I don’t get the point of the efferent arteriole. When some of the substances pass through the barriers and the proteins don’t, is the role of the efferent allow blood and the remaining substances to leave?
Hi, btw no blue skies this morning sorry - dull UK weather! :frown:
Let me try and guide you in simple terms, yeah?

Ok think of it like this:

We need to get rid of waste products of metabolism, excess water from the body and to maintain a constant pH [the last by adjusting the amount of bicarbonate [HCO3-] ions excreted] and to maintain plasma osmolality within normal limits, with me?

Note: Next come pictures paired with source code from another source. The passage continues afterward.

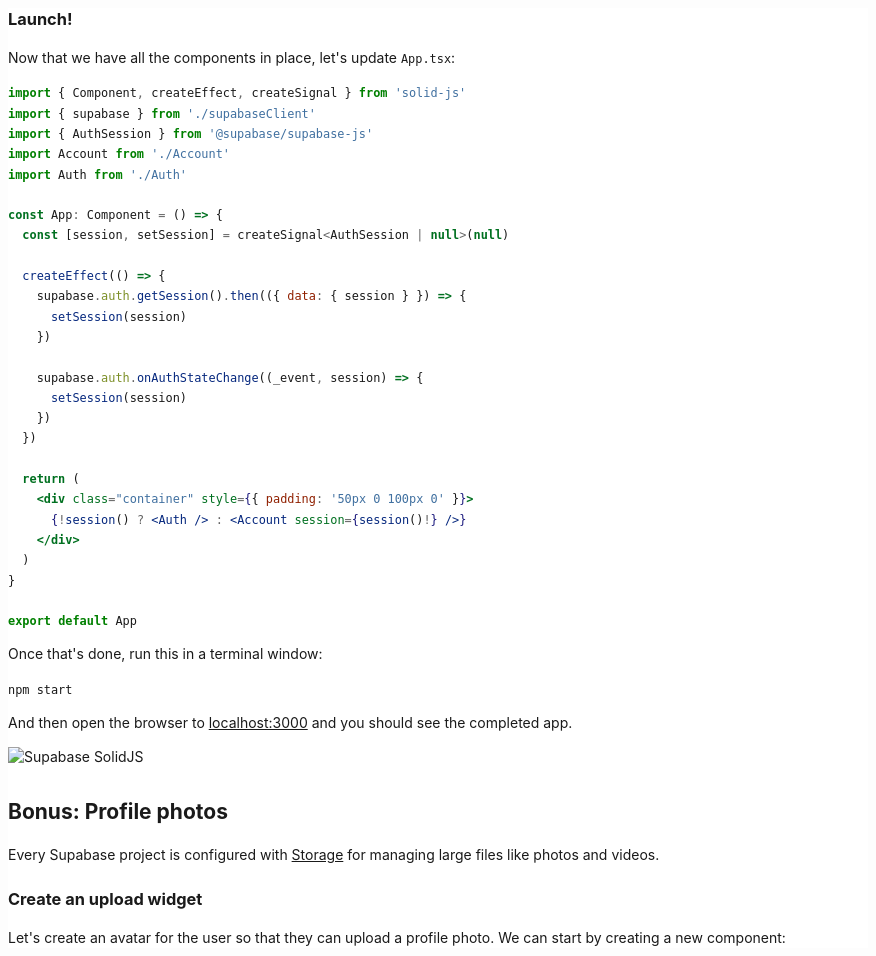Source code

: ### Launch!

Now that we have all the components in place, let's update `App.tsx`:

```jsx
import { Component, createEffect, createSignal } from 'solid-js'
import { supabase } from './supabaseClient'
import { AuthSession } from '@supabase/supabase-js'
import Account from './Account'
import Auth from './Auth'

const App: Component = () => {
  const [session, setSession] = createSignal<AuthSession | null>(null)

  createEffect(() => {
    supabase.auth.getSession().then(({ data: { session } }) => {
      setSession(session)
    })

    supabase.auth.onAuthStateChange((_event, session) => {
      setSession(session)
    })
  })

  return (
    <div class="container" style={{ padding: '50px 0 100px 0' }}>
      {!session() ? <Auth /> : <Account session={session()!} />}
    </div>
  )
}

export default App
```

Once that's done, run this in a terminal window:

```bash
npm start
```

And then open the browser to [localhost:3000](http://localhost:3000/) and you should see the completed app.

![Supabase SolidJS](https://supabase.com/docs/img/supabase-solidjs-demo.png)

## Bonus: Profile photos

Every Supabase project is configured with [Storage](https://supabase.com/docs/guides/storage) for managing large files like photos and videos.

### Create an upload widget

Let's create an avatar for the user so that they can upload a profile photo. We can start by creating a new component:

So, there has to be some mechanism to be dreamed up by whoever/whatever you believe in [in my case that is nature and evolutionary pressure, but it might be some superpower in your case] to excrete ONLY the substances that we do not need OR that are toxic, still with me?

OK now we cannot excrete solid particles like birds do (I mean the flying variety, sorry! :colondollar:) - you might know that birds micturate particles of uric acid lol.

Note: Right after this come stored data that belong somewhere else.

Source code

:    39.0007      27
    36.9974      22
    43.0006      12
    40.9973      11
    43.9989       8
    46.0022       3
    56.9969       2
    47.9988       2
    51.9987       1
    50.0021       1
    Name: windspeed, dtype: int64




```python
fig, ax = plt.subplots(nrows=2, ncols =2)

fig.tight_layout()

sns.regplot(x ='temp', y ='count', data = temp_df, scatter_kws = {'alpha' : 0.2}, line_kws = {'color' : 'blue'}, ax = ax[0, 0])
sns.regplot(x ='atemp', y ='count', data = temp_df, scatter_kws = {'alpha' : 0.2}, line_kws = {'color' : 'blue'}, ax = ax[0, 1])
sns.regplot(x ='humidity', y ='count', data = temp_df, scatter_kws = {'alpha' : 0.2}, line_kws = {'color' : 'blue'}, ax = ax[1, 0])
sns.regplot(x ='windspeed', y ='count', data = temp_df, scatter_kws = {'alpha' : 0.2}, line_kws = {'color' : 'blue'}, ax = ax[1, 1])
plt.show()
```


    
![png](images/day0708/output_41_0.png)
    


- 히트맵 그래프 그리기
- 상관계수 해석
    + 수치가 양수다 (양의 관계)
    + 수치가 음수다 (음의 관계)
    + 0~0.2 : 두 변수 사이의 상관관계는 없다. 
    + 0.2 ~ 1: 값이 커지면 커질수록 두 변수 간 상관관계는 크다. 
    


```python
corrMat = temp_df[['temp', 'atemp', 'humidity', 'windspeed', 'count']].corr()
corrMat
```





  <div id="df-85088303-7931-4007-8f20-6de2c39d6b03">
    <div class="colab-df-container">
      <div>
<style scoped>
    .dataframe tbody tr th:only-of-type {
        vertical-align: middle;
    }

So we need to excrete them in aqueous solution - this "urine-to-be" has to leave the body in some way - so NOW COMING TO YOUR SPECIFIC Q, the efferent arteriole to the glomerulus [which surrounds Bowman's capsule] is the contraption created by nature to filter out liquid that will become urine further down the nephron. The afferent arteriole is significantly wider than the efferent one, so a pressure gradient is generated [a bit like a bottleneck], and fluid with some dissolved substances is forced out by hydrostatic pressure [essentially the blood pressure transmitted from the renal artery], a direct branch of the abdominal aorta.

Look up:
glomerular basement membrane
podocytes [Greek pod = feet as in arthropod [arthro] so animals with jointed legs - you must have seen the lumps on a spider's legs or on insects [andcrabs [Crustacea]] cytos = container here cell]
glomerulonephritis [dw if you don't remember this].
immune complex deposition in basement membrane.

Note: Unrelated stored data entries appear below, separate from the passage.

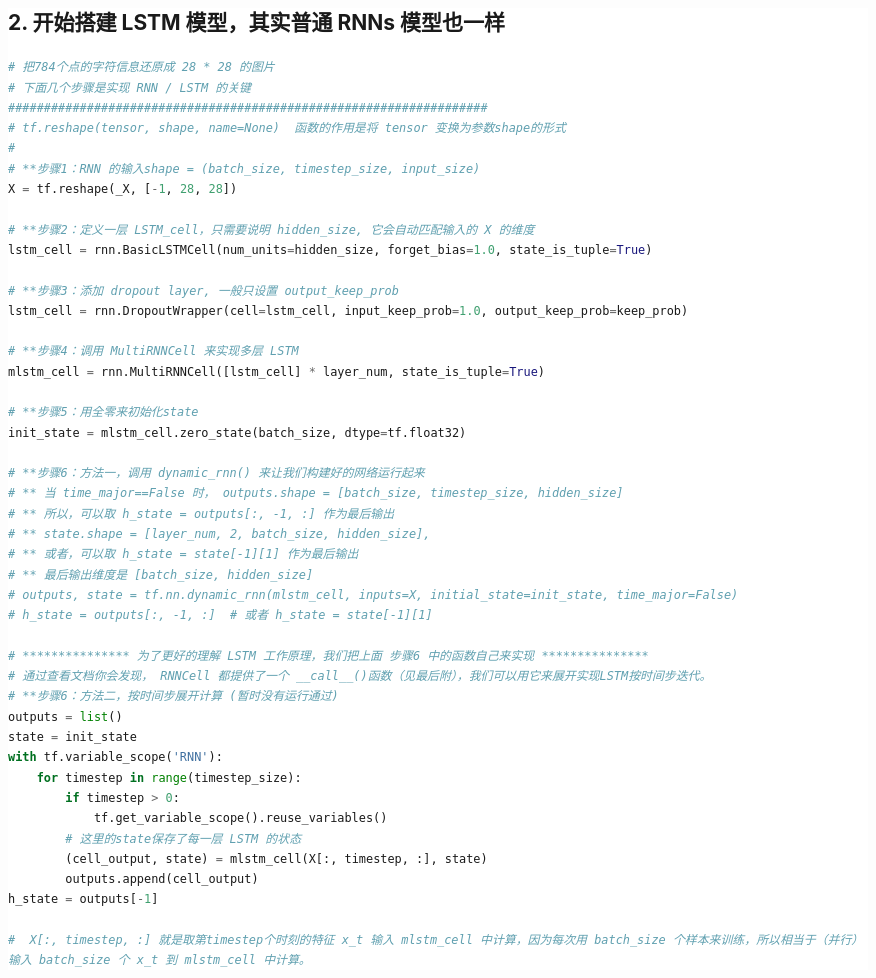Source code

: ## 2. 开始搭建 LSTM 模型，其实普通 RNNs 模型也一样

```python
# 把784个点的字符信息还原成 28 * 28 的图片
# 下面几个步骤是实现 RNN / LSTM 的关键
###################################################################
# tf.reshape(tensor, shape, name=None)  函数的作用是将 tensor 变换为参数shape的形式
#
# **步骤1：RNN 的输入shape = (batch_size, timestep_size, input_size) 
X = tf.reshape(_X, [-1, 28, 28]) 

# **步骤2：定义一层 LSTM_cell，只需要说明 hidden_size, 它会自动匹配输入的 X 的维度
lstm_cell = rnn.BasicLSTMCell(num_units=hidden_size, forget_bias=1.0, state_is_tuple=True)

# **步骤3：添加 dropout layer, 一般只设置 output_keep_prob
lstm_cell = rnn.DropoutWrapper(cell=lstm_cell, input_keep_prob=1.0, output_keep_prob=keep_prob)

# **步骤4：调用 MultiRNNCell 来实现多层 LSTM
mlstm_cell = rnn.MultiRNNCell([lstm_cell] * layer_num, state_is_tuple=True)

# **步骤5：用全零来初始化state
init_state = mlstm_cell.zero_state(batch_size, dtype=tf.float32)

# **步骤6：方法一，调用 dynamic_rnn() 来让我们构建好的网络运行起来
# ** 当 time_major==False 时， outputs.shape = [batch_size, timestep_size, hidden_size] 
# ** 所以，可以取 h_state = outputs[:, -1, :] 作为最后输出
# ** state.shape = [layer_num, 2, batch_size, hidden_size], 
# ** 或者，可以取 h_state = state[-1][1] 作为最后输出
# ** 最后输出维度是 [batch_size, hidden_size]
# outputs, state = tf.nn.dynamic_rnn(mlstm_cell, inputs=X, initial_state=init_state, time_major=False)
# h_state = outputs[:, -1, :]  # 或者 h_state = state[-1][1]

# *************** 为了更好的理解 LSTM 工作原理，我们把上面 步骤6 中的函数自己来实现 ***************
# 通过查看文档你会发现， RNNCell 都提供了一个 __call__()函数（见最后附），我们可以用它来展开实现LSTM按时间步迭代。
# **步骤6：方法二，按时间步展开计算 (暂时没有运行通过)
outputs = list()
state = init_state
with tf.variable_scope('RNN'):
    for timestep in range(timestep_size):
        if timestep > 0:
            tf.get_variable_scope().reuse_variables()
        # 这里的state保存了每一层 LSTM 的状态
        (cell_output, state) = mlstm_cell(X[:, timestep, :], state)
        outputs.append(cell_output)
h_state = outputs[-1]

#  X[:, timestep, :] 就是取第timestep个时刻的特征 x_t 输入 mlstm_cell 中计算，因为每次用 batch_size 个样本来训练，所以相当于（并行）输入 batch_size 个 x_t 到 mlstm_cell 中计算。
```


[1]: https://blog.csdn.net/jerr__y/article/category/6747409
[1_1]: https://blog.csdn.net/Jerr__y/article/details/61195257
[2]: https://blog.csdn.net/u014595019/article/details/52759104
[3]: http://wiki.jikexueyuan.com/project/tensorflow-zh/tutorials/mnist_download.html
[4]: https://www.zhihu.com/question/41949741
[5]: https://colab.research.google.com
[6]: https://zh.gluon.ai/
[7]: http://discuss.gluon.ai/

[the last two are diseases - a brief overview of these might help you understand the normal scenario better].

Be safe!
M
I assumed that fluid enters through the afferent arteriole and the hydrostatic pressure forces the fluid in to the pct having passed through the three barriers. So urea doesn’t became a part of the glomerular filtrate but enters the efferent arteriole alongside the remaining fluid instead?
Ok I see where you are coming from - the filtration of fluid is first into the Bowman's capsule - proximal tubule comes after that.

1.

The 2nd sentence [Q] is not correct - urea is filtered into Bowman's capsule together with the water and other substances. Then later a lot of it is reabsorbed in the PCT as well as secreted back into the urine compartment in the convoluted tubule partly by diffusion and partly by solvent drag. Oc we need to get rid of this substance [urea] because it is the final waste product of protein/amino acid metabolism [nitrogen waste] generated by the ornithine cycle [also called urea cycle] in the liver; hence the re-secretion mored

sry st went wrong - was trying to say that secretion must occur more distally so that urea is excreted - oc we do not want to have urine with no urea in it - would defeat the purpose!